Start of INPUT MATERIAL

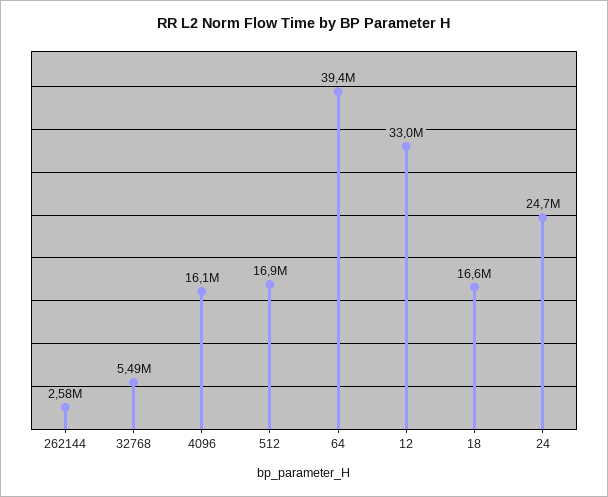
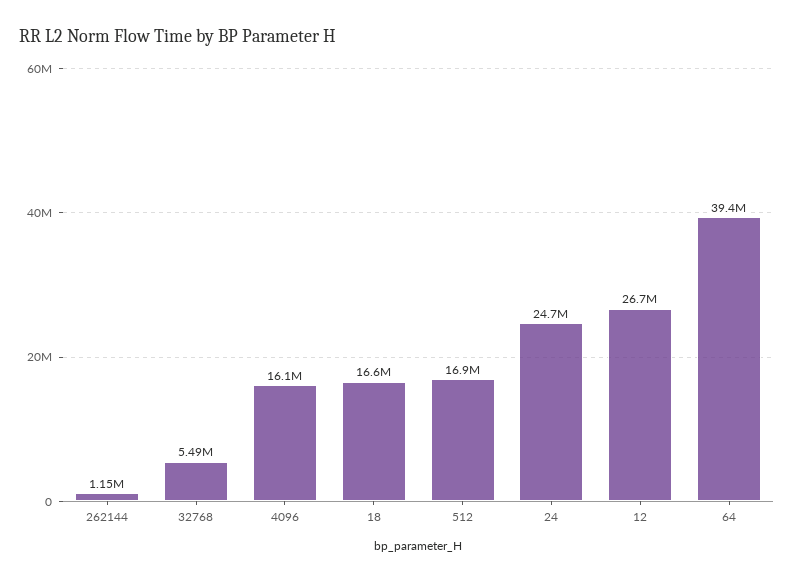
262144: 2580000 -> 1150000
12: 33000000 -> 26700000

End of INPUT MATERIAL
Start of INPUT MATERIAL

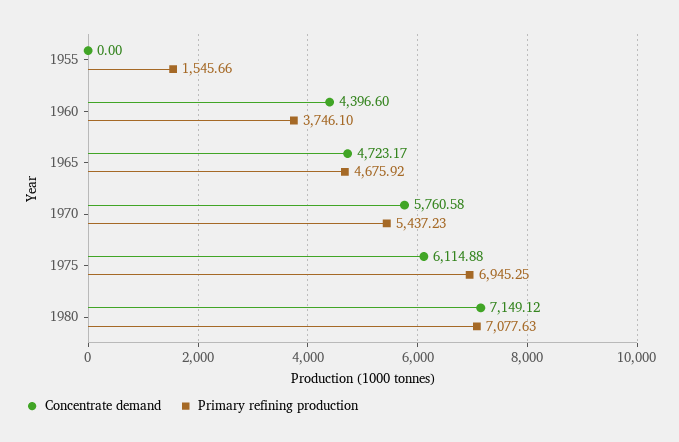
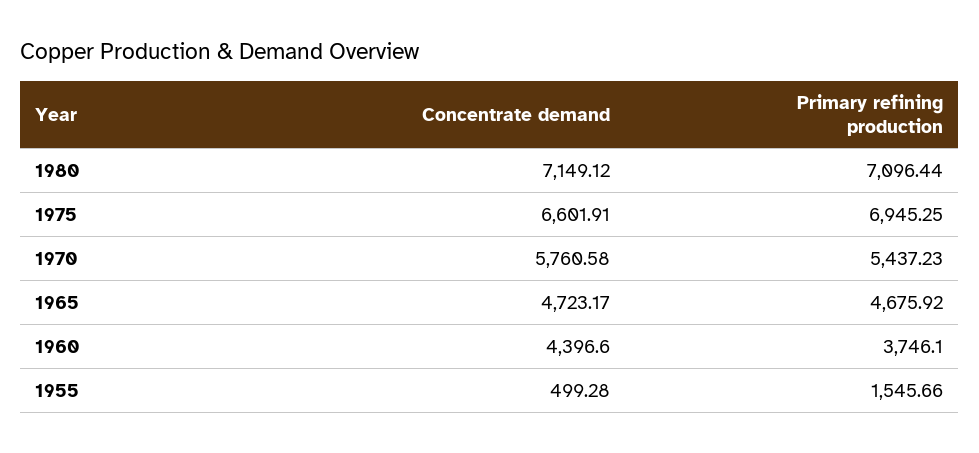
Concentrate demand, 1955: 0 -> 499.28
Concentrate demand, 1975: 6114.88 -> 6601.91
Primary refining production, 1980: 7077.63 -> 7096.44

End of INPUT MATERIAL
Start of INPUT MATERIAL

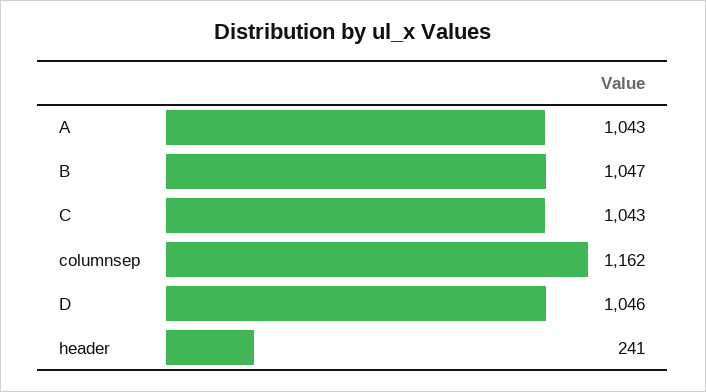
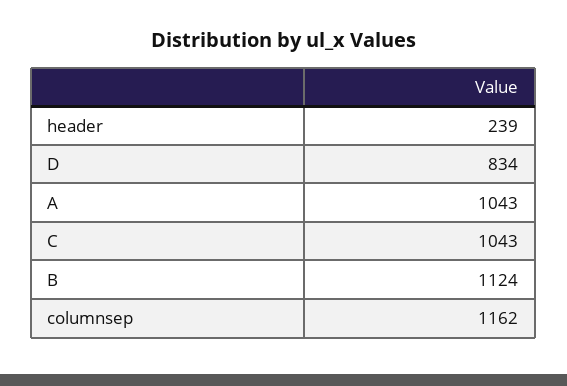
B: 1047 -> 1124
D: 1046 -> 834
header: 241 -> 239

End of INPUT MATERIAL

- EXERCISE
Go back to the listing above. Copy word for word the lines from the one with "Concentrate demand, 1975: 6114.88 -> 6601.91" through the one with "Primary refining production, 1980: 7077.63", and nothing more.

- TASK OUTPUT
Concentrate demand, 1975: 6114.88 -> 6601.91
Primary refining production, 1980: 7077.63 -> 7096.44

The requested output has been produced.